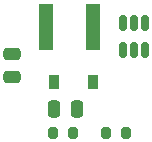
<source format=gtp>
%TF.GenerationSoftware,KiCad,Pcbnew,6.0.5-a6ca702e91~116~ubuntu20.04.1*%
%TF.CreationDate,2022-06-08T10:32:40+02:00*%
%TF.ProjectId,mini-pcb-3-to-5V-booster,6d696e69-2d70-4636-922d-332d746f2d35,rev?*%
%TF.SameCoordinates,Original*%
%TF.FileFunction,Paste,Top*%
%TF.FilePolarity,Positive*%
%FSLAX46Y46*%
G04 Gerber Fmt 4.6, Leading zero omitted, Abs format (unit mm)*
G04 Created by KiCad (PCBNEW 6.0.5-a6ca702e91~116~ubuntu20.04.1) date 2022-06-08 10:32:40*
%MOMM*%
%LPD*%
G01*
G04 APERTURE LIST*
G04 Aperture macros list*
%AMRoundRect*
0 Rectangle with rounded corners*
0 $1 Rounding radius*
0 $2 $3 $4 $5 $6 $7 $8 $9 X,Y pos of 4 corners*
0 Add a 4 corners polygon primitive as box body*
4,1,4,$2,$3,$4,$5,$6,$7,$8,$9,$2,$3,0*
0 Add four circle primitives for the rounded corners*
1,1,$1+$1,$2,$3*
1,1,$1+$1,$4,$5*
1,1,$1+$1,$6,$7*
1,1,$1+$1,$8,$9*
0 Add four rect primitives between the rounded corners*
20,1,$1+$1,$2,$3,$4,$5,0*
20,1,$1+$1,$4,$5,$6,$7,0*
20,1,$1+$1,$6,$7,$8,$9,0*
20,1,$1+$1,$8,$9,$2,$3,0*%
G04 Aperture macros list end*
%ADD10R,1.257300X4.013200*%
%ADD11RoundRect,0.250000X-0.250000X-0.475000X0.250000X-0.475000X0.250000X0.475000X-0.250000X0.475000X0*%
%ADD12RoundRect,0.200000X-0.200000X-0.275000X0.200000X-0.275000X0.200000X0.275000X-0.200000X0.275000X0*%
%ADD13RoundRect,0.250000X-0.475000X0.250000X-0.475000X-0.250000X0.475000X-0.250000X0.475000X0.250000X0*%
%ADD14R,0.900000X1.200000*%
%ADD15RoundRect,0.150000X0.150000X-0.512500X0.150000X0.512500X-0.150000X0.512500X-0.150000X-0.512500X0*%
G04 APERTURE END LIST*
D10*
%TO.C,L1*%
X102775150Y-69475000D03*
X106724850Y-69475000D03*
%TD*%
D11*
%TO.C,C2*%
X103450000Y-76450000D03*
X105350000Y-76450000D03*
%TD*%
D12*
%TO.C,R1*%
X103355000Y-78450000D03*
X105005000Y-78450000D03*
%TD*%
D13*
%TO.C,C1*%
X99875000Y-71800000D03*
X99875000Y-73700000D03*
%TD*%
D12*
%TO.C,R2*%
X107825000Y-78450000D03*
X109475000Y-78450000D03*
%TD*%
D14*
%TO.C,D1*%
X103400000Y-74150000D03*
X106700000Y-74150000D03*
%TD*%
D15*
%TO.C,U1*%
X109250000Y-71420000D03*
X110200000Y-71420000D03*
X111150000Y-71420000D03*
X111150000Y-69145000D03*
X110200000Y-69145000D03*
X109250000Y-69145000D03*
%TD*%
M02*

</source>
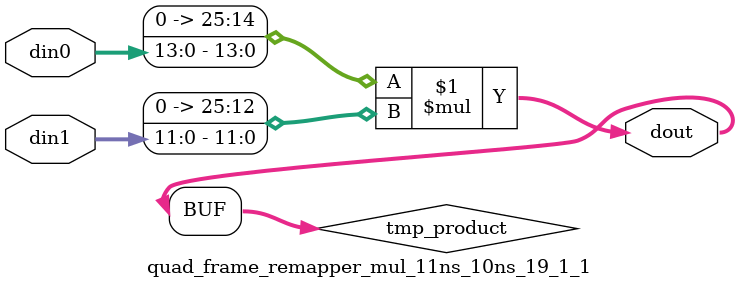
<source format=v>

`timescale 1 ns / 1 ps

 module quad_frame_remapper_mul_11ns_10ns_19_1_1(din0, din1, dout);
parameter ID = 1;
parameter NUM_STAGE = 0;
parameter din0_WIDTH = 14;
parameter din1_WIDTH = 12;
parameter dout_WIDTH = 26;

input [din0_WIDTH - 1 : 0] din0; 
input [din1_WIDTH - 1 : 0] din1; 
output [dout_WIDTH - 1 : 0] dout;

wire signed [dout_WIDTH - 1 : 0] tmp_product;
























assign tmp_product = $signed({1'b0, din0}) * $signed({1'b0, din1});











assign dout = tmp_product;





















endmodule

</source>
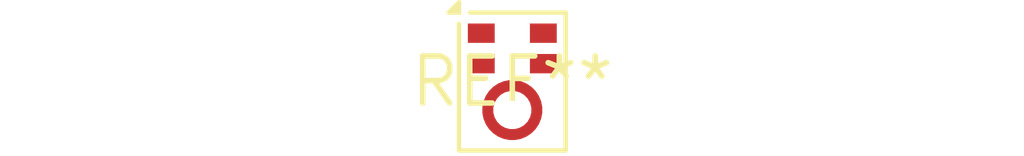
<source format=kicad_pcb>
(kicad_pcb (version 20240108) (generator pcbnew)

  (general
    (thickness 1.6)
  )

  (paper "A4")
  (layers
    (0 "F.Cu" signal)
    (31 "B.Cu" signal)
    (32 "B.Adhes" user "B.Adhesive")
    (33 "F.Adhes" user "F.Adhesive")
    (34 "B.Paste" user)
    (35 "F.Paste" user)
    (36 "B.SilkS" user "B.Silkscreen")
    (37 "F.SilkS" user "F.Silkscreen")
    (38 "B.Mask" user)
    (39 "F.Mask" user)
    (40 "Dwgs.User" user "User.Drawings")
    (41 "Cmts.User" user "User.Comments")
    (42 "Eco1.User" user "User.Eco1")
    (43 "Eco2.User" user "User.Eco2")
    (44 "Edge.Cuts" user)
    (45 "Margin" user)
    (46 "B.CrtYd" user "B.Courtyard")
    (47 "F.CrtYd" user "F.Courtyard")
    (48 "B.Fab" user)
    (49 "F.Fab" user)
    (50 "User.1" user)
    (51 "User.2" user)
    (52 "User.3" user)
    (53 "User.4" user)
    (54 "User.5" user)
    (55 "User.6" user)
    (56 "User.7" user)
    (57 "User.8" user)
    (58 "User.9" user)
  )

  (setup
    (pad_to_mask_clearance 0)
    (pcbplotparams
      (layerselection 0x00010fc_ffffffff)
      (plot_on_all_layers_selection 0x0000000_00000000)
      (disableapertmacros false)
      (usegerberextensions false)
      (usegerberattributes false)
      (usegerberadvancedattributes false)
      (creategerberjobfile false)
      (dashed_line_dash_ratio 12.000000)
      (dashed_line_gap_ratio 3.000000)
      (svgprecision 4)
      (plotframeref false)
      (viasonmask false)
      (mode 1)
      (useauxorigin false)
      (hpglpennumber 1)
      (hpglpenspeed 20)
      (hpglpendiameter 15.000000)
      (dxfpolygonmode false)
      (dxfimperialunits false)
      (dxfusepcbnewfont false)
      (psnegative false)
      (psa4output false)
      (plotreference false)
      (plotvalue false)
      (plotinvisibletext false)
      (sketchpadsonfab false)
      (subtractmaskfromsilk false)
      (outputformat 1)
      (mirror false)
      (drillshape 1)
      (scaleselection 1)
      (outputdirectory "")
    )
  )

  (net 0 "")

  (footprint "Knowles_LGA-5_3.5x2.65mm" (layer "F.Cu") (at 0 0))

)

</source>
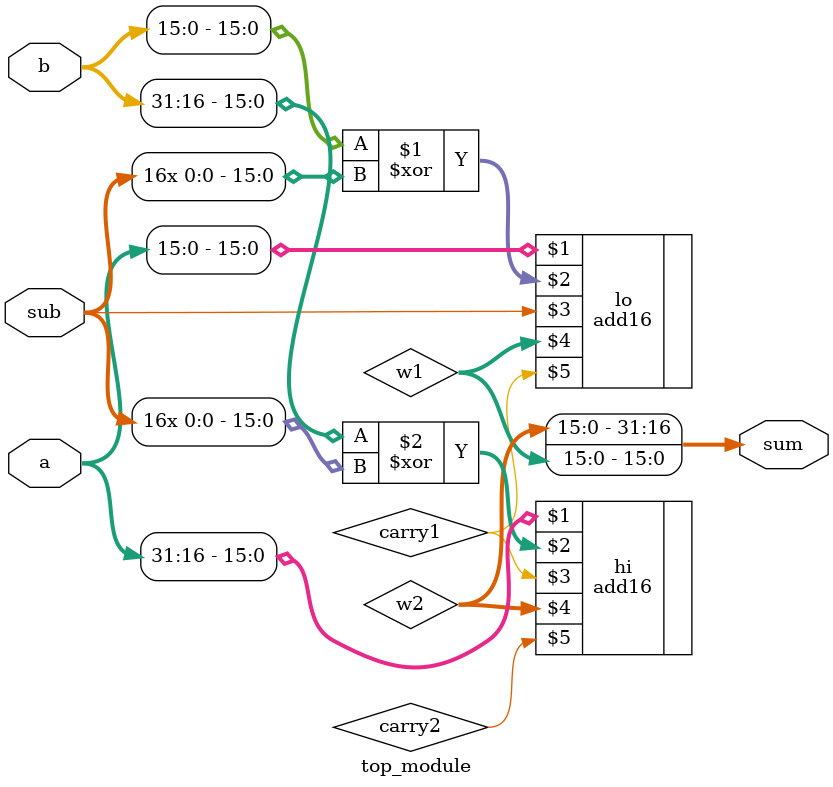
<source format=v>
module top_module(
    input [31:0] a,
    input [31:0] b,
    input sub,
    output [31:0] sum
);
    wire [15:0] w1,w2;
    wire carry1,carry2;
    
    add16 lo(a[15:0],b[15:0]^{16{sub}},sub,w1,carry1);
    add16 hi(a[31:16],b[31:16]^{16{sub}},carry1,w2,carry2);
    
    assign sum = {w2,w1};
endmodule

</source>
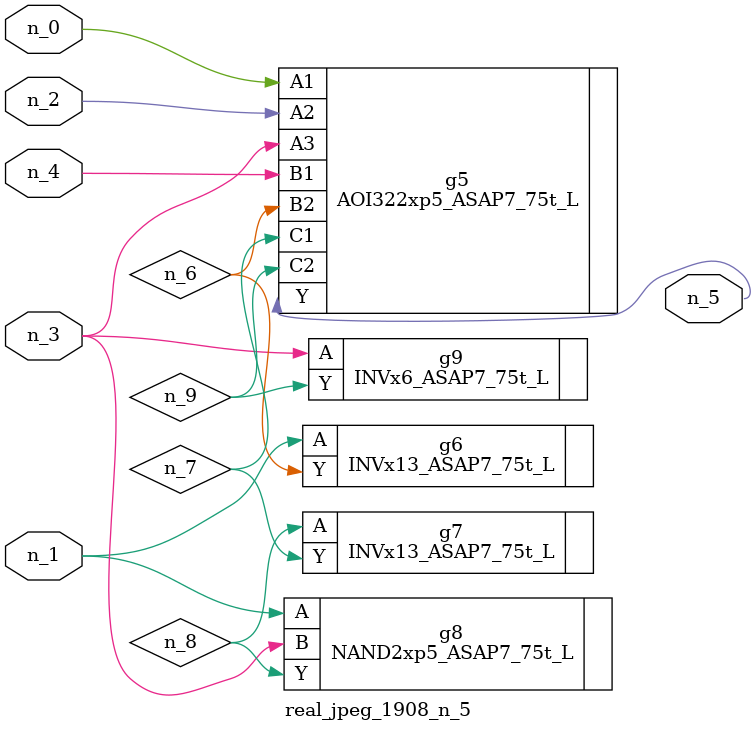
<source format=v>
module real_jpeg_1908_n_5 (n_4, n_0, n_1, n_2, n_3, n_5);

input n_4;
input n_0;
input n_1;
input n_2;
input n_3;

output n_5;

wire n_8;
wire n_6;
wire n_7;
wire n_9;

AOI322xp5_ASAP7_75t_L g5 ( 
.A1(n_0),
.A2(n_2),
.A3(n_3),
.B1(n_4),
.B2(n_6),
.C1(n_7),
.C2(n_9),
.Y(n_5)
);

INVx13_ASAP7_75t_L g6 ( 
.A(n_1),
.Y(n_6)
);

NAND2xp5_ASAP7_75t_L g8 ( 
.A(n_1),
.B(n_3),
.Y(n_8)
);

INVx6_ASAP7_75t_L g9 ( 
.A(n_3),
.Y(n_9)
);

INVx13_ASAP7_75t_L g7 ( 
.A(n_8),
.Y(n_7)
);


endmodule
</source>
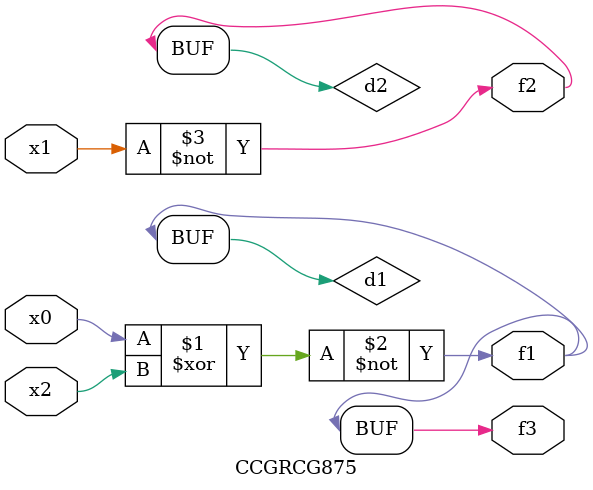
<source format=v>
module CCGRCG875(
	input x0, x1, x2,
	output f1, f2, f3
);

	wire d1, d2, d3;

	xnor (d1, x0, x2);
	nand (d2, x1);
	nor (d3, x1, x2);
	assign f1 = d1;
	assign f2 = d2;
	assign f3 = d1;
endmodule

</source>
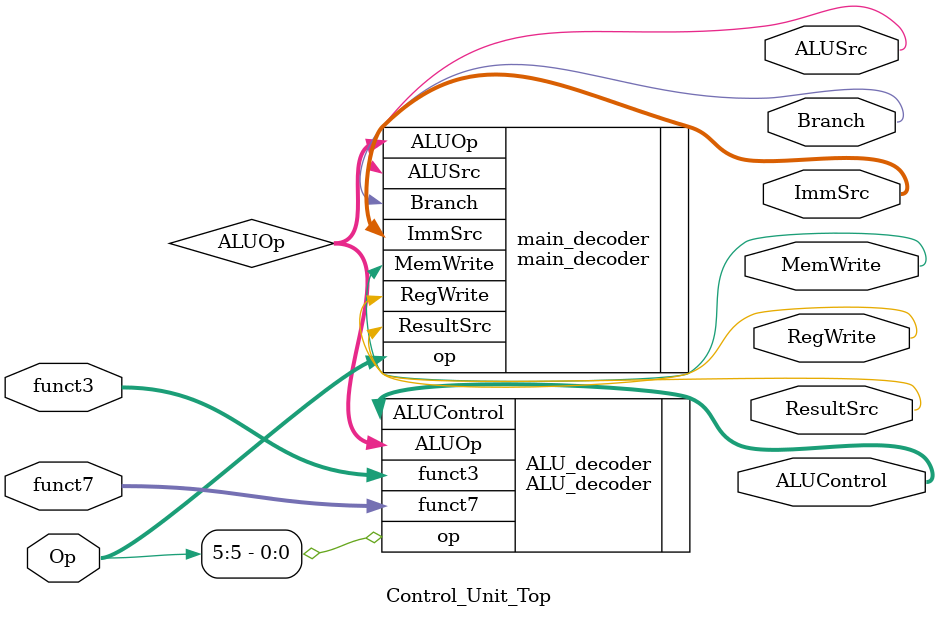
<source format=v>

module Control_Unit_Top(Op,RegWrite,ImmSrc,ALUSrc,MemWrite,ResultSrc,Branch,funct3,funct7,ALUControl);
input [6:0]Op,funct7;
input [2:0] funct3;
output RegWrite,MemWrite,ALUSrc,ResultSrc,Branch;
output[1:0] ImmSrc;
output[2:0] ALUControl;

wire [1:0]ALUOp;

main_decoder main_decoder(.op(Op),
                         .Branch(Branch),
                         .RegWrite(RegWrite),
                         .MemWrite(MemWrite),
                         .ImmSrc(ImmSrc),
                         .ResultSrc(ResultSrc),
                         .ALUSrc(ALUSrc),
                         .ALUOp(ALUOp)
                         
);
ALU_decoder ALU_decoder(.ALUOp(ALUOp),
                        .op(Op[5]),
                        .funct3(funct3),
                        .funct7(funct7),
                        .ALUControl(ALUControl)
);

   
endmodule

</source>
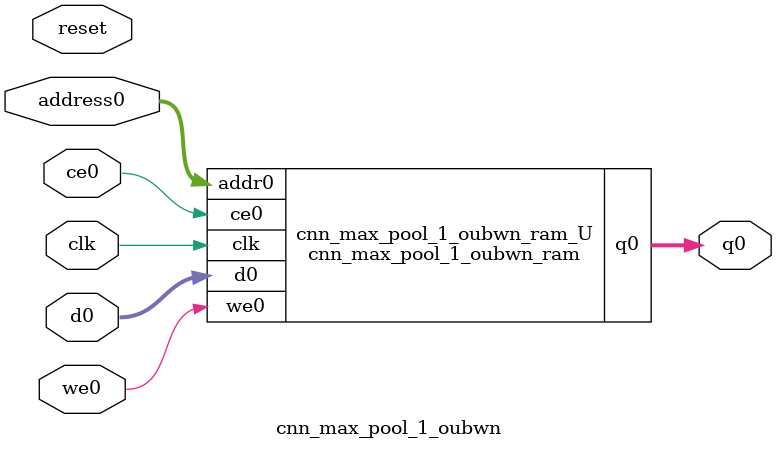
<source format=v>
`timescale 1 ns / 1 ps
module cnn_max_pool_1_oubwn_ram (addr0, ce0, d0, we0, q0,  clk);

parameter DWIDTH = 14;
parameter AWIDTH = 5;
parameter MEM_SIZE = 20;

input[AWIDTH-1:0] addr0;
input ce0;
input[DWIDTH-1:0] d0;
input we0;
output reg[DWIDTH-1:0] q0;
input clk;

(* ram_style = "distributed" *)reg [DWIDTH-1:0] ram[0:MEM_SIZE-1];




always @(posedge clk)  
begin 
    if (ce0) 
    begin
        if (we0) 
        begin 
            ram[addr0] <= d0; 
        end 
        q0 <= ram[addr0];
    end
end


endmodule

`timescale 1 ns / 1 ps
module cnn_max_pool_1_oubwn(
    reset,
    clk,
    address0,
    ce0,
    we0,
    d0,
    q0);

parameter DataWidth = 32'd14;
parameter AddressRange = 32'd20;
parameter AddressWidth = 32'd5;
input reset;
input clk;
input[AddressWidth - 1:0] address0;
input ce0;
input we0;
input[DataWidth - 1:0] d0;
output[DataWidth - 1:0] q0;



cnn_max_pool_1_oubwn_ram cnn_max_pool_1_oubwn_ram_U(
    .clk( clk ),
    .addr0( address0 ),
    .ce0( ce0 ),
    .we0( we0 ),
    .d0( d0 ),
    .q0( q0 ));

endmodule


</source>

What you should do
Using the records above, pull out each line where the word "CrtYd" occurs.

Written response
    (46 "B.CrtYd" user "B.Courtyard")
    (47 "F.CrtYd" user "F.Courtyard")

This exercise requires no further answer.